= TASK OBJECTIVE =
Only these lines of the data below are wanted: the one with "valleys, forests, and farmland.", the one with "Missouri state Road", and any lines between them, each repeated exactly.

= MATERIALS PROVIDED =
※

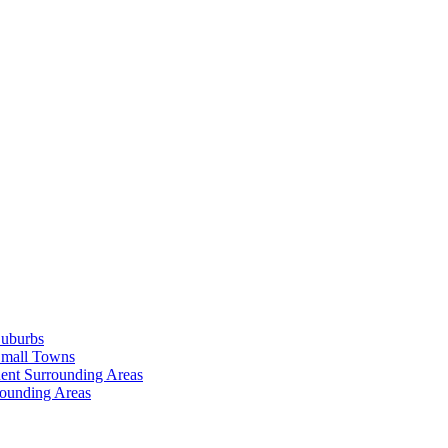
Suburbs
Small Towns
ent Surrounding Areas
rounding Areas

※

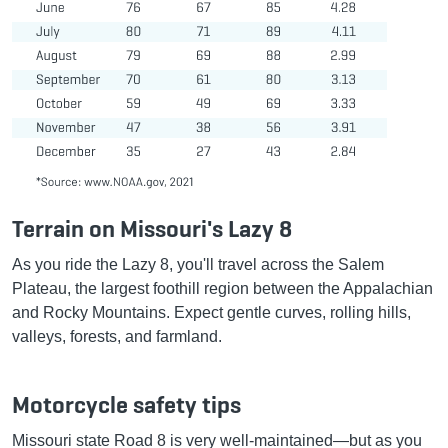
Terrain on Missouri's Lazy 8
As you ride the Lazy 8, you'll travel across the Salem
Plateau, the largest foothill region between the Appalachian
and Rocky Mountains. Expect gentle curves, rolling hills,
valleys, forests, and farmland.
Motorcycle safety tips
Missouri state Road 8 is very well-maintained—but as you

※

= RESULT =
valleys, forests, and farmland.
Motorcycle safety tips
Missouri state Road 8 is very well-maintained—but as you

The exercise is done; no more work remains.